Osama bin Laden is dead and there hasn't been a successful attack by al-Qaida-inspired extremists on U.S. soil since the deadly shooting rampage in Fort Hood, Texas, in 2009. But the danger of terrorism remains a reality for Americans, as seen in the attack in Libya in September that killed U.S. Ambassador Chris Stevens and three other Americans. The terrorist assault on the 11th anniversary of 9/11 injected the issue of diplomatic security into the presidential campaign and renewed questions about the quality of U.S. intelligence.s
Also a reality: the huge expense of homeland security more than a decade after 9/11, the cost to privacy and civil liberties from aggressive surveillance in the U.S. and the toll in innocent lives from U.S. drone attacks that have killed a succession of known and suspected terrorists.
Where they stand:
President Barack Obama, who approved the raid that killed bin Laden, set a policy to end the use of harsh interrogation tactics. But he's greatly expanded drone attacks and is calling for the renewal of surveillance powers put in place after the 2001 attacks. He failed to close the Guantanamo Bay, Cuba, detention camp as promised. Republican Mitt Romney has said little about terrorism in the campaign. But in the past he's said he doesn't think waterboarding is torture. Romney and other Republicans also are pressing for answers on why Washington rejected requests for heavier security at the U.S. Consulate in Benghazi, Libya, before the deadly assault.
Why it matters:
Terrorism is not as great a concern for voters this election as in the past, according to polls. But that will change in a heartbeat if terrorists manage to pull off anything on a large scale or if overseas attacks like the one in Libya keep happening.

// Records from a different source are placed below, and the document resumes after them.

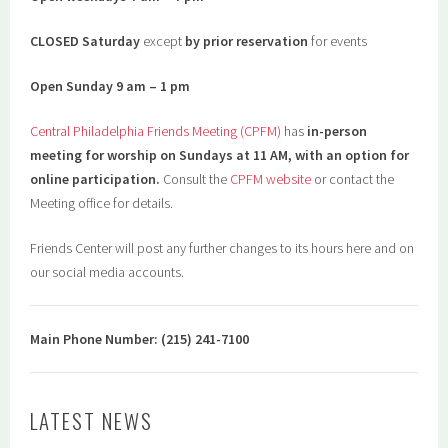
CLOSED Saturday
except
by prior reservation
for events
Open Sunday 9 am – 1 pm
Central Philadelphia Friends Meeting (CPFM)
has
in-person
meeting for worship on Sundays at 11 AM, with an option for
online participation.
Consult the
CPFM website
or contact the
Meeting office for details.
Friends Center will post any further changes to its hours here and on
our social media accounts.
Main Phone Number: (215) 241-7100
LATEST NEWS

A trip through an airport may be the most tangible reminder of the terrorism's impact on Americans. Anyone who flies commercial airlines knows what it's like to have to take off their shoes and walk through body-imaging machines. The government says these security measures are necessary because terrorists continue to target airplanes and develop new methods and weapons to evade U.S. security.
There are less visible aspects of anti-terrorism, too, such as secret surveillance at home and military operations abroad.
The al-Qaida of Sept. 11, 2001, has been greatly degraded. But new, like-minded groups are becoming growing threats. And people who live in the U.S. are not immune to their messages. Dozens of Americans, inspired by al-Qaida's ideology, are known to have plotted to kill innocent people inside the U.S. and abroad. There is a fine line between expressing one's opinion, however hateful, and being motivated to commit violence. The government is constantly trying to identify the latter.
To catch terrorists before they strike, the Obama administration wants to renew a program to monitor terrorism suspects' international communications. That means at times snooping on the communications of law-abiding Americans. It's not known how often.
The government has also expanded the use of unmanned drone strikes in Pakistan and Yemen. These not only hit the intended targets, but have killed innocent civilians nearby.
And the government has no shortage of secret lists, many including Americans.
One list includes suspected American terrorists whom the U.S. has authorized itself to kill or capture. The justifications for that authorization are as secret as the names on the list. The government also has suspected terrorists on a no-fly list. This list ballooned under Obama and continues to grow. Though the list includes about 500 Americans, there is no official process to determine whether you are on it and whether it's for legitimate reasons.